# Division of bivariate polynomials

The following theorem (lemma 4.2.18 on page 97) is proven in thesis “Computationally efficient Error-Correcting Codes and Holographic Proofs” by Daniel Alan Spielman:

Let $$E(X, Y)$$ be a polynomial of degree ($$\alpha m, \beta n$$) over some field $$\mathbb{F}$$ and $$P(X, Y)$$ be a polynomial of degree ($$\alpha m + \delta m, \beta n+\epsilon n$$) over the same field. Assume there exist distinct $$x_1, \dots, x_m \in \mathbb{F}$$ such that $$E(x_i, Y)$$ divides $$P(x_i, Y)$$ (as a polynomial in $$Y$$) for $$1 \leq i \leq m$$ and distinct $$y_1, … y_n \in \mathbb{F}$$ such that $$E(X, y_i)$$ divides $$P(X, y_i)$$ (as a polynomial in $$X$$) for $$1 \leq i \leq n$$.

If $$\alpha + \beta + \delta + \epsilon < 1\;\;\;\;\;(*)$$ then $$E(X, Y)$$ divides $$P(X,Y)$$ in the ring $$\mathbb{F}[X, Y]$$.
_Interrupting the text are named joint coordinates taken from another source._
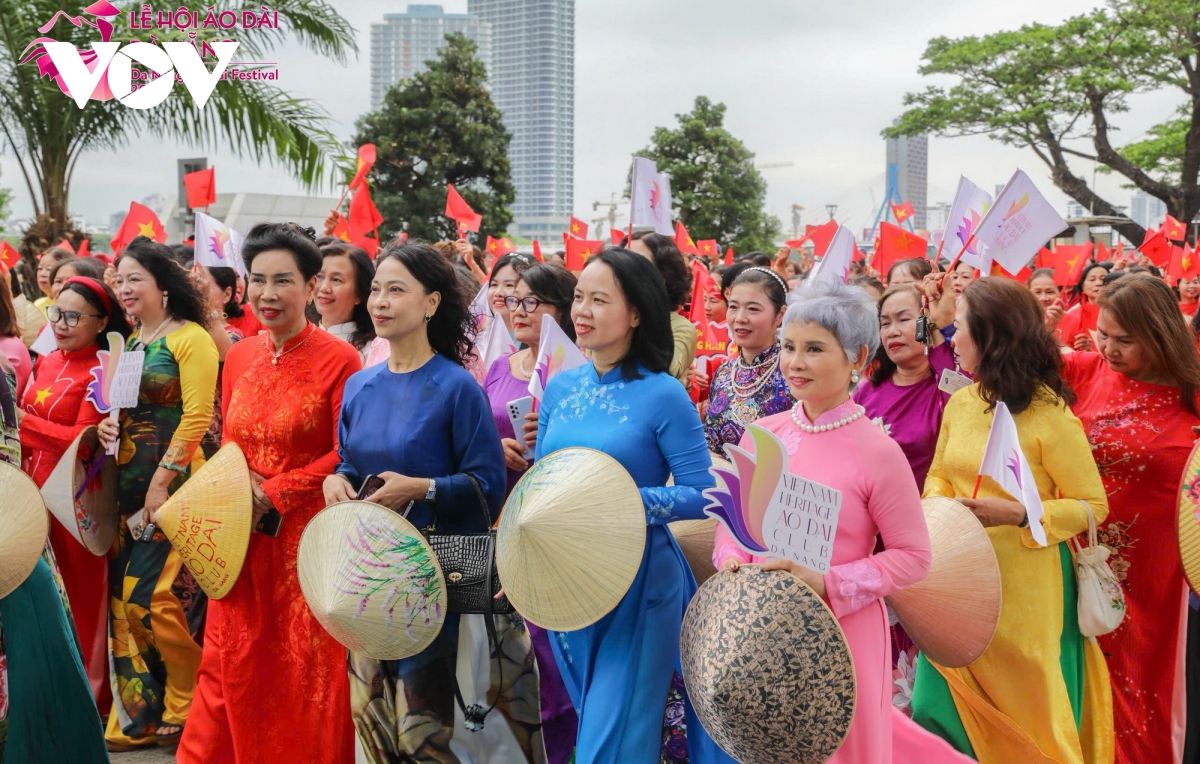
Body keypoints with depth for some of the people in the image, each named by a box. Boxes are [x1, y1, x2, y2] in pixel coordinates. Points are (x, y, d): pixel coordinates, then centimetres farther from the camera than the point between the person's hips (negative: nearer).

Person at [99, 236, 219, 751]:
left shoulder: (191, 338, -8)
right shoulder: (127, 343, 15)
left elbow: (197, 417, -14)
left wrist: (161, 483, -17)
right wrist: (105, 426, 0)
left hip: (175, 484, -7)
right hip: (128, 484, 7)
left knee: (159, 596, -8)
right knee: (125, 597, 6)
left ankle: (186, 707, 10)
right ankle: (141, 711, 17)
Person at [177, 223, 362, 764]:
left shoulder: (338, 359, -10)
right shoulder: (239, 357, 9)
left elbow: (347, 454, -11)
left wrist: (273, 493, -12)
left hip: (308, 535, -5)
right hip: (244, 538, 5)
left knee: (305, 670, 4)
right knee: (232, 664, 11)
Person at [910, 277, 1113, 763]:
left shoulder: (1049, 416, -14)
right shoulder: (960, 403, 3)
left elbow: (1093, 505, -10)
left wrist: (1019, 515, -23)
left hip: (1026, 582, -5)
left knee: (1024, 706, 8)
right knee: (948, 706, 12)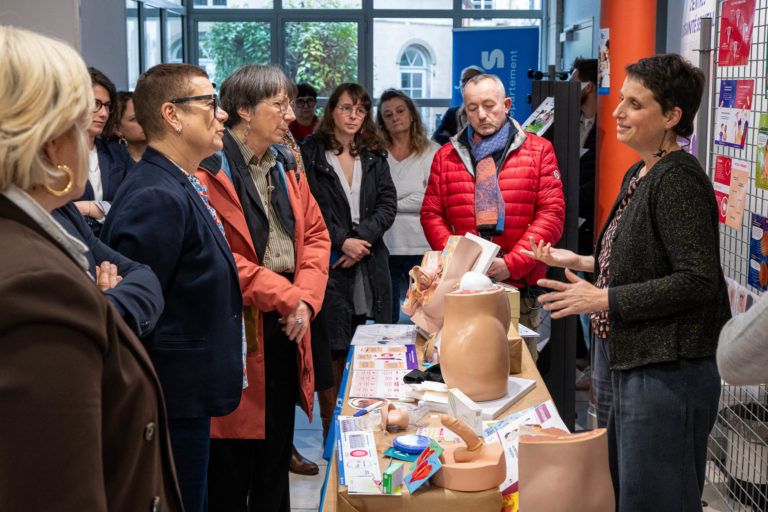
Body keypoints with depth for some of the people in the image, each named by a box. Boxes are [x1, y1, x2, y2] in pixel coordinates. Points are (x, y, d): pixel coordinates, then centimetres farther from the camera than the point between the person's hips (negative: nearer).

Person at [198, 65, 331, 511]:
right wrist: (286, 296, -15)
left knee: (278, 443, 16)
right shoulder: (211, 168, -13)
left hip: (287, 328, 7)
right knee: (234, 452, 3)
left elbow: (316, 234, 13)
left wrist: (306, 298, -4)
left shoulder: (285, 166, 12)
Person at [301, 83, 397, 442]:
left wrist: (361, 238, -9)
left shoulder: (374, 156, 15)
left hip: (370, 266, 4)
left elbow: (388, 204, 5)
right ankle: (332, 436, 8)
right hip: (329, 265, -4)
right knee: (333, 350, -3)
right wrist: (341, 242, -13)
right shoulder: (310, 153, 1)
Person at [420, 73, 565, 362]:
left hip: (519, 287, -1)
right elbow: (431, 214, 10)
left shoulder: (538, 151, 6)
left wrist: (512, 263, -11)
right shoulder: (446, 156, 12)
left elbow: (552, 214, -1)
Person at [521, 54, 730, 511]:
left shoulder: (680, 181, -18)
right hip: (623, 362, 10)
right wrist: (581, 262, 14)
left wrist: (604, 299, -23)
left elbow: (697, 281, -24)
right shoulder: (640, 174, 12)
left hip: (663, 375, -10)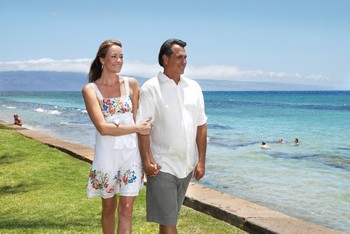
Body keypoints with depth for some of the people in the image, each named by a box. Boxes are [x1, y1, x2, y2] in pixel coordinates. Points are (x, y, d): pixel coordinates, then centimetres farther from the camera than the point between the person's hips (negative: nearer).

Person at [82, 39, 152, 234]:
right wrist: (137, 128, -12)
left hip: (131, 153, 1)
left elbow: (139, 120, 6)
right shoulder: (90, 90, -4)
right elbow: (103, 128, -14)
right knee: (109, 208, 14)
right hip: (107, 154, -1)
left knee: (126, 209, 0)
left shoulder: (131, 84, 3)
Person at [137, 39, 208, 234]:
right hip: (162, 166, -5)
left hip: (187, 166, 5)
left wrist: (201, 161, 3)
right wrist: (146, 160, -19)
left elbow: (201, 126, 8)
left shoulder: (194, 87, 7)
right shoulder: (151, 88, -6)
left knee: (172, 215, 18)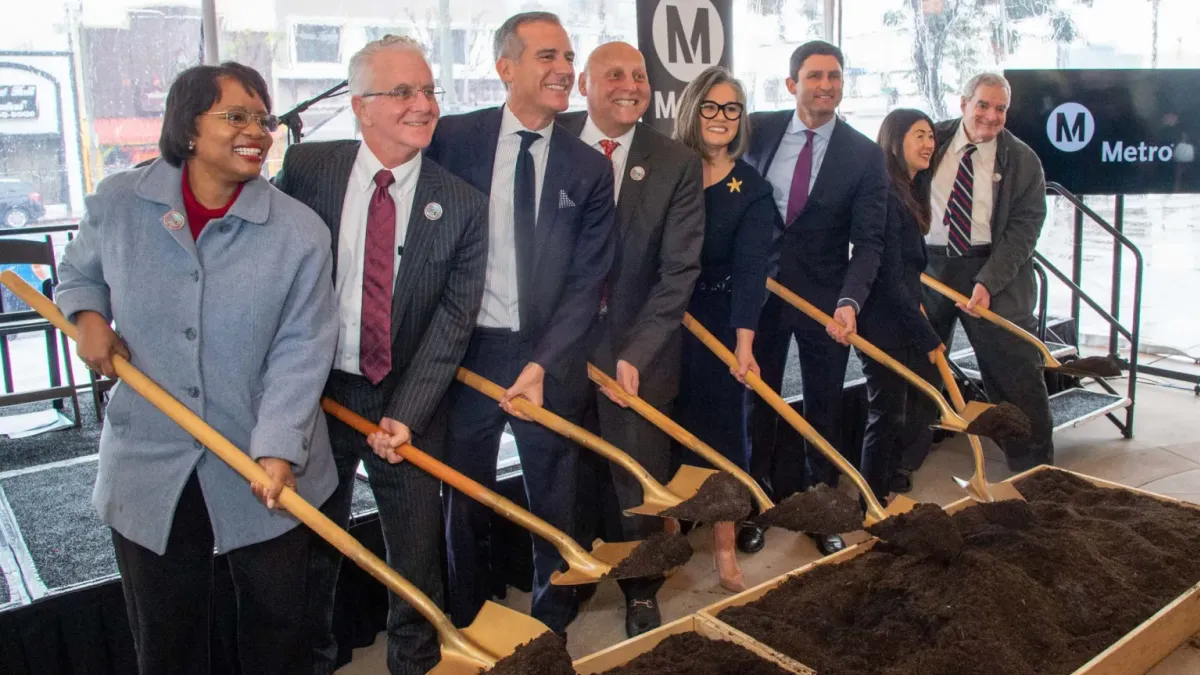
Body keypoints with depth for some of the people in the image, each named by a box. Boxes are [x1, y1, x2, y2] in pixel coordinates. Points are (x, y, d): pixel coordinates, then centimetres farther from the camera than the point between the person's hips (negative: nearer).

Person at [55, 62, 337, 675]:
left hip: (266, 470, -2)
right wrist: (88, 315, -5)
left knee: (277, 623, 15)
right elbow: (78, 272, 17)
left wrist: (277, 450, -22)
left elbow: (298, 352, -13)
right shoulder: (118, 204, -3)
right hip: (147, 468, 2)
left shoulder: (299, 232, -11)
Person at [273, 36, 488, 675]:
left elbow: (454, 319, -9)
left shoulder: (462, 204, -7)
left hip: (408, 403, 0)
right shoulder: (306, 167, -5)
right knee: (311, 547, 17)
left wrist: (405, 414, -17)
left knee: (416, 555, 12)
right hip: (313, 393, 1)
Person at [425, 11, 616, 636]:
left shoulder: (588, 167, 1)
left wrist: (542, 363, -13)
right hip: (466, 351, 0)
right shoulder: (453, 138, -3)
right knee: (465, 502, 14)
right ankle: (465, 626, 34)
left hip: (551, 360, 1)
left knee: (554, 501, 13)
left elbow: (587, 280, -2)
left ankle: (552, 621, 34)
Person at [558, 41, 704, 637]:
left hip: (636, 351, -1)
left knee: (640, 482, 9)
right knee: (571, 476, 11)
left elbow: (679, 270, -7)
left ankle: (642, 592, 31)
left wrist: (635, 352, -16)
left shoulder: (677, 164, -5)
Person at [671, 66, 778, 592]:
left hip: (719, 322, -1)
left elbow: (751, 268, -14)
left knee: (721, 428, 4)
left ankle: (725, 551, 17)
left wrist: (744, 342, -25)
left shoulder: (752, 188, -4)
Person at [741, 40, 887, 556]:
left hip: (824, 296, -1)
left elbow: (868, 241, -10)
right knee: (757, 398, 12)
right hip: (759, 288, 1)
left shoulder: (864, 154, -7)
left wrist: (850, 301, -25)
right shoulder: (759, 130, -3)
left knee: (824, 406, 11)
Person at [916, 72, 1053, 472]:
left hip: (996, 276, -2)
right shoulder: (933, 141, 4)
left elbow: (1023, 229, -5)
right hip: (929, 267, 2)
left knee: (1016, 373, 0)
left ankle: (1035, 471, 16)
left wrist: (987, 282, -16)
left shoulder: (1022, 160, 0)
My question is the following: how strict and precise is bound $$(*)$$? Is there a counterexample to the statement, given that $$\alpha + \beta + \delta + \epsilon \geq 1?$$

I suppose there are some connections with multivariate resultants and elimination theory, so I put them in the tags.